Step 1: Initial Dataset Download

Objective: Download and extract the PlantVillage dataset from Kaggle.
This dataset contains over 54,000 images of healthy and diseased plant leaves,
serving as our foundational data for training the initial model. 

In [1]:
import os
import zipfile
from kaggle.api.kaggle_api_extended import KaggleApi

In [2]:
# --- Configuration ---
# Defining the root directory for our data.
DATA_DIR = '../data/'
# Specify the Kaggle dataset we want to download.
# We are using a version of the PlantVillage dataset.
DATASET_NAME = 'vipoooool/new-plant-diseases-dataset'
# Define the path where the downloaded dataset will be stored.
DOWNLOAD_PATH = os.path.join(DATA_DIR, 'plantvillage_raw')

# --- Main Execution ---

In [3]:
# 1. Initialize the Kaggle API
api = KaggleApi()
api.authenticate()
print("Kaggle API authenticated successfully.")

Kaggle API authenticated successfully.


In [4]:
# 2. Create the directory if it doesn't exist
os.makedirs(DOWNLOAD_PATH, exist_ok=True)
print(f"Directory '{DOWNLOAD_PATH}' created or already exists.")

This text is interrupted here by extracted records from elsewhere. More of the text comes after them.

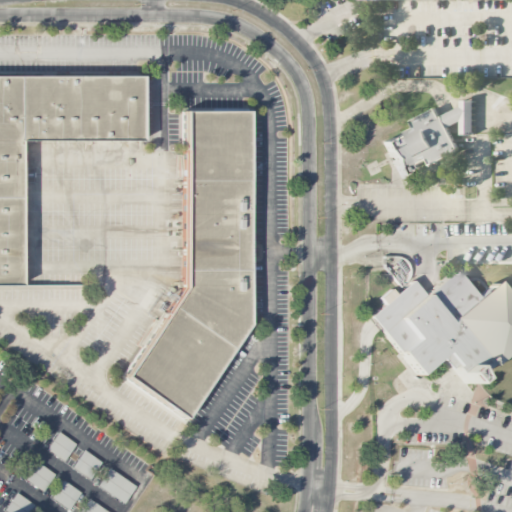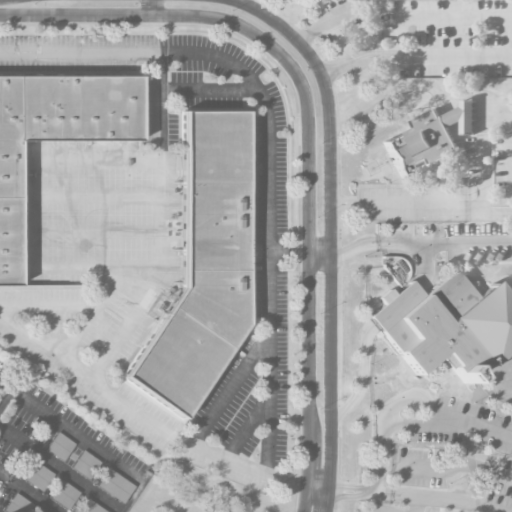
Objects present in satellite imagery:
building: (384, 0)
road: (151, 9)
road: (437, 19)
road: (326, 23)
road: (414, 56)
road: (210, 90)
road: (455, 110)
building: (56, 127)
building: (56, 130)
road: (308, 134)
building: (430, 137)
building: (421, 141)
road: (269, 144)
road: (482, 172)
road: (511, 183)
road: (99, 196)
road: (405, 209)
road: (35, 212)
road: (163, 226)
road: (99, 232)
road: (330, 233)
road: (409, 241)
road: (289, 250)
building: (202, 264)
building: (202, 265)
road: (48, 305)
road: (92, 313)
building: (446, 323)
building: (446, 324)
road: (230, 389)
road: (5, 394)
road: (385, 415)
road: (144, 417)
road: (448, 424)
road: (248, 428)
road: (88, 440)
building: (59, 446)
building: (86, 465)
road: (455, 465)
road: (61, 467)
building: (38, 477)
building: (116, 486)
road: (340, 488)
road: (28, 492)
building: (64, 495)
road: (437, 497)
building: (17, 504)
building: (91, 507)
road: (380, 511)
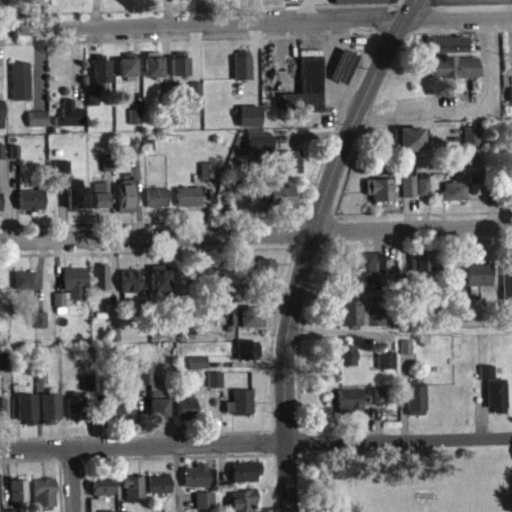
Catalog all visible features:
building: (228, 0)
building: (0, 1)
building: (178, 1)
building: (26, 2)
building: (357, 4)
road: (306, 9)
road: (256, 20)
building: (445, 49)
building: (126, 70)
building: (151, 70)
building: (240, 70)
building: (178, 71)
building: (341, 71)
building: (453, 72)
building: (100, 76)
building: (19, 86)
building: (195, 95)
building: (510, 100)
road: (463, 113)
building: (1, 119)
building: (69, 119)
building: (133, 121)
building: (248, 121)
building: (36, 123)
building: (469, 141)
building: (406, 144)
building: (253, 146)
building: (291, 166)
building: (60, 173)
building: (205, 175)
building: (407, 190)
building: (421, 191)
building: (99, 192)
road: (336, 193)
building: (227, 194)
building: (377, 194)
building: (452, 196)
building: (75, 199)
building: (125, 201)
building: (187, 201)
building: (281, 201)
building: (156, 202)
building: (30, 205)
building: (99, 205)
road: (256, 232)
road: (324, 234)
road: (306, 246)
road: (147, 248)
building: (419, 266)
building: (262, 273)
building: (390, 273)
building: (364, 274)
building: (477, 279)
building: (99, 282)
building: (158, 283)
building: (129, 285)
building: (506, 286)
building: (23, 287)
building: (74, 287)
building: (456, 295)
building: (58, 304)
building: (349, 318)
building: (248, 322)
building: (374, 322)
building: (39, 325)
building: (405, 352)
building: (246, 355)
building: (344, 359)
building: (384, 364)
building: (3, 366)
building: (196, 367)
building: (144, 378)
building: (214, 384)
building: (86, 388)
building: (493, 394)
building: (354, 404)
building: (414, 405)
building: (241, 406)
building: (73, 411)
building: (109, 412)
building: (2, 413)
building: (26, 413)
building: (49, 413)
building: (185, 413)
building: (157, 414)
road: (278, 428)
road: (135, 432)
road: (256, 441)
road: (159, 454)
road: (29, 457)
road: (273, 465)
road: (58, 468)
road: (177, 477)
building: (244, 477)
road: (72, 478)
park: (406, 479)
building: (198, 481)
building: (158, 489)
building: (101, 491)
building: (132, 492)
road: (332, 493)
building: (17, 495)
building: (42, 497)
road: (83, 503)
building: (203, 504)
road: (61, 507)
road: (276, 508)
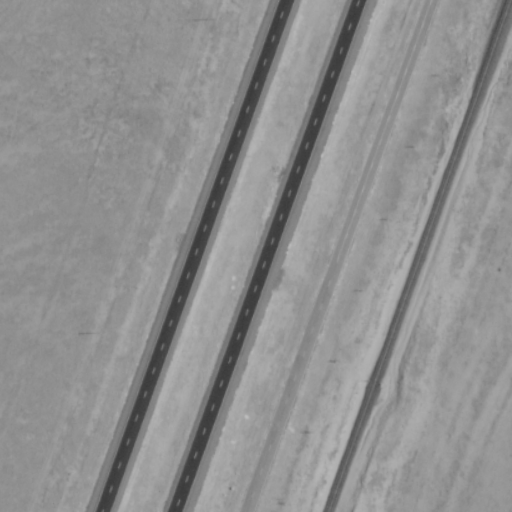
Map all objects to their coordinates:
road: (195, 256)
road: (269, 256)
road: (323, 256)
railway: (416, 256)
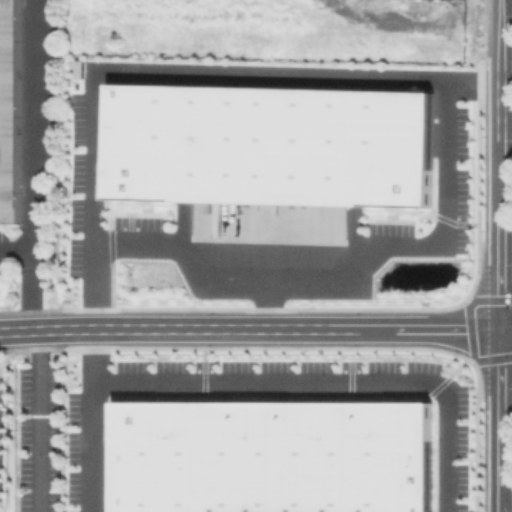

Directory '../data/plantvillage_raw' created or already exists.


In [5]:
# 3. Download the dataset
print(f"Downloading dataset '{DATASET_NAME}'...")
api.dataset_download_files(DATASET_NAME, path=DOWNLOAD_PATH, quiet=False)
print("Download complete.")

Downloading dataset 'vipoooool/new-plant-diseases-dataset'...
Dataset URL: https://www.kaggle.com/datasets/vipoooool/new-plant-diseases-dataset
Downloading new-plant-diseases-dataset.zip to ../data/plantvillage_raw


100%|██████████| 2.70G/2.70G [00:05<00:00, 565MB/s]



Download complete.


In [3]:
# 4. Unzip the downloaded file
# The downloaded file is typically named after the dataset.
zip_file_name = DATASET_NAME.split('/')[1] + '.zip'
zip_file_path = os.path.join(DOWNLOAD_PATH, zip_file_name)

In [4]:
print(f"Unzipping '{zip_file_path}'...")
with zipfile.ZipFile(zip_file_path, 'r') as zip_ref:
    zip_ref.extractall(DOWNLOAD_PATH)
print("Unzipping complete.")

Unzipping '../data/plantvillage_raw\new-plant-diseases-dataset.zip'...
Unzipping complete.


In [5]:
# 5. Clean up the zip file to save space
os.remove(zip_file_path)
print(f"Removed zip file: '{zip_file_path}'.")

print("\nStep 1 finished. The PlantVillage dataset is ready.")

Removed zip file: '../data/plantvillage_raw\new-plant-diseases-dataset.zip'.

Step 1 finished. The PlantVillage dataset is ready.